▶ Text excerpt:

****************************************

Louis M. Kunkel, PhD

Louis M. Kunkel, PhD

Boston Children's Hospital
Harvard Medical School
Louis M. Kunkel, PhD

The muscular dystrophies are progressive disorders of striated muscle leading to breakdown of muscle integrity. Underlying this clinical presentation there is considerable genetic heterogeneity with the X-chromosomal recessive Duchenne and Becker forms comprising the majority of patients, and the related limb girdle muscular dystrophies (LGMD) being caused by an additional 10 different genetic loci. Much has been learned over the last 12 years about the molecular defects associated with the muscular dystrophies, beginning with the identification of dystrophin as the protein altered in Duchenne/Becker muscular dystrophy. Dystrophin has since been shown to be part of a complex of proteins at the muscle cell membrane known as the dystrophin associated protein (DAP) complex. Five other protein members of this complex are themselves encoded by genes that are disrupted in LGMD patients. The exact mechanism by which the muscle cell undergoes degeneration when this complex is disturbed is unknown. To date there is no known way to halt the muscle cell degeneration when this complex is perturbed, although animal studies have shown that introduction of the normal gene into diseased muscle is corrective for the problem. We continue our two broad areas of research to address the pathogenesis and treatment of the muscular dystrophies. The first is a continuation of our efforts to unravel the normal function of the dystrophin associated protein complex and why alteration of genes encoding members of the complex causes the phenotype of muscular dystrophy. The second is our continuing effort to develop a stem cell-based therapy for treatment of patients with muscular dystrophy. Both broad areas are driven by our hope to be curative for the muscular dystrophies.

****************************************

Collected data entries
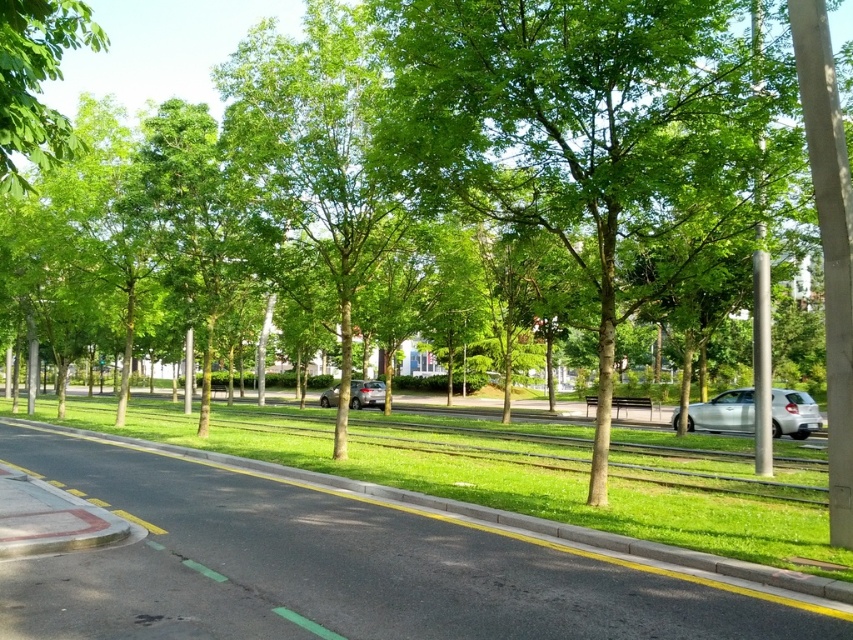
Between green leafy tree at upper left and silver metallic car at right, which one is positioned higher?

green leafy tree at upper left

Is green leafy tree at upper left positioned before silver metallic car at right?

That is True.

Find the location of a particular element. This screenshot has height=640, width=853. green leafy tree at upper left is located at coordinates (36, 81).

Does point (599, 577) lie behind point (802, 422)?

No.

In the scene shown: Between black asphalt pavement at center and silver metallic car at right, which one has more height?

Standing taller between the two is silver metallic car at right.

Which is in front, point (439, 541) or point (793, 438)?

Positioned in front is point (439, 541).

Identify the location of black asphalt pavement at center. The height and width of the screenshot is (640, 853). (341, 568).

Which is more to the right, silver metallic car at right or satin silver sedan at center?

Positioned to the right is silver metallic car at right.

Which is above, silver metallic car at right or satin silver sedan at center?

silver metallic car at right

Does point (709, 404) come farther from viewer compared to point (328, 388)?

No, (709, 404) is closer to viewer.

Locate an element on the screen. The width and height of the screenshot is (853, 640). silver metallic car at right is located at coordinates (723, 412).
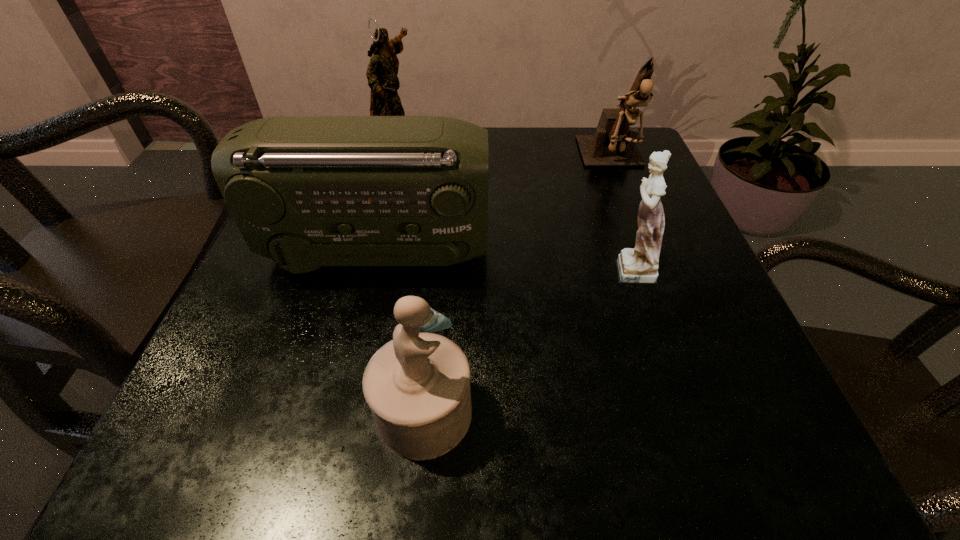
Where is `radio_receiver present at the left edge`? Image resolution: width=960 pixels, height=540 pixels. radio_receiver present at the left edge is located at coordinates (304, 191).

Where is `object located in the far left corner section of the desktop`? object located in the far left corner section of the desktop is located at coordinates (382, 71).

The width and height of the screenshot is (960, 540). Find the location of `object that is at the far right corner`. object that is at the far right corner is located at coordinates (614, 144).

In the image, there is a desktop. Identify the location of vacant region at the near edge. The height and width of the screenshot is (540, 960). (455, 471).

In order to click on vacant space at the left edge of the desktop in this screenshot , I will do `click(228, 339)`.

Where is `vacant space at the right edge of the desktop`? Image resolution: width=960 pixels, height=540 pixels. vacant space at the right edge of the desktop is located at coordinates (624, 201).

Where is `free location at the near left corner`? The height and width of the screenshot is (540, 960). free location at the near left corner is located at coordinates (197, 452).

Where is `vacant position at the far right corner of the desktop`? Image resolution: width=960 pixels, height=540 pixels. vacant position at the far right corner of the desktop is located at coordinates (610, 174).

Image resolution: width=960 pixels, height=540 pixels. Find the location of `vacant space in between the radio_receiver and the third farthest figurine`. vacant space in between the radio_receiver and the third farthest figurine is located at coordinates [503, 260].

Select which object is the second closest to the third farthest figurine. Please provide its 2D coordinates. Your answer should be formatted as a tuple, i.e. [(x, y)], where the tuple contains the x and y coordinates of a point satisfying the conditions above.

[(304, 191)]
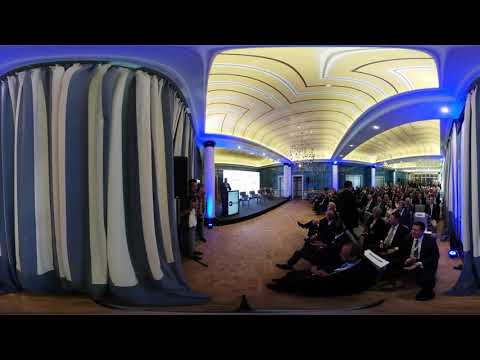
Identify the location of pillars. This screenshot has height=360, width=480. (207, 191), (285, 180), (333, 174), (372, 176), (395, 176).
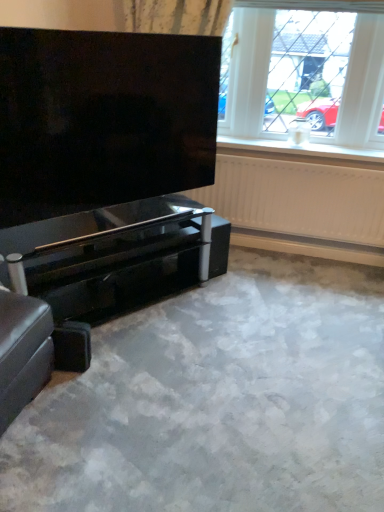
Question: Is glossy black piano at lower left situated inside satin fabric curtain at upper center or outside?

Choices:
 (A) outside
 (B) inside

Answer: (A)

Question: From the image's perspective, relative to satin fabric curtain at upper center, is glossy black piano at lower left above or below?

Choices:
 (A) above
 (B) below

Answer: (B)

Question: Which object is the farthest from the white textured radiator at upper right?

Choices:
 (A) leather ottoman at lower left
 (B) black glossy screen at upper left
 (C) white plastic window sill at upper center
 (D) satin fabric curtain at upper center
 (E) glossy black piano at lower left

Answer: (A)

Question: Which object is positioned closest to the white plastic window sill at upper center?

Choices:
 (A) black glossy screen at upper left
 (B) white textured radiator at upper right
 (C) leather ottoman at lower left
 (D) satin fabric curtain at upper center
 (E) white plastic window at upper center

Answer: (B)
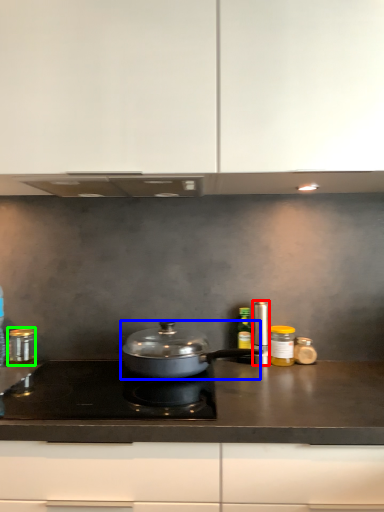
Question: Which object is the farthest from kitchen appliance (highlighted by a red box)? Choose among these: kitchen appliance (highlighted by a blue box) or kitchen appliance (highlighted by a green box).

Choices:
 (A) kitchen appliance
 (B) kitchen appliance

Answer: (B)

****************************************

▶ Exercise description:
Do these statements agree with the muscular dystrophy research summary above? For each, answer yes or no and quote the deciding words. 1. The Duchenne and Becker forms account for most patients with muscular dystrophy. 2. The exact mechanism of muscle cell degeneration when the complex is disturbed has been worked out. 3. In animal studies, introducing the normal gene into diseased muscle failed to correct the problem.

▶ Result below:
1. Yes: "the X-chromosomal recessive Duchenne and Becker forms comprising the majority of patients"
2. No: "The exact mechanism by which the muscle cell undergoes degeneration when this complex is disturbed is unknown."
3. No: "animal studies have shown that introduction of the normal gene into diseased muscle is corrective for the problem"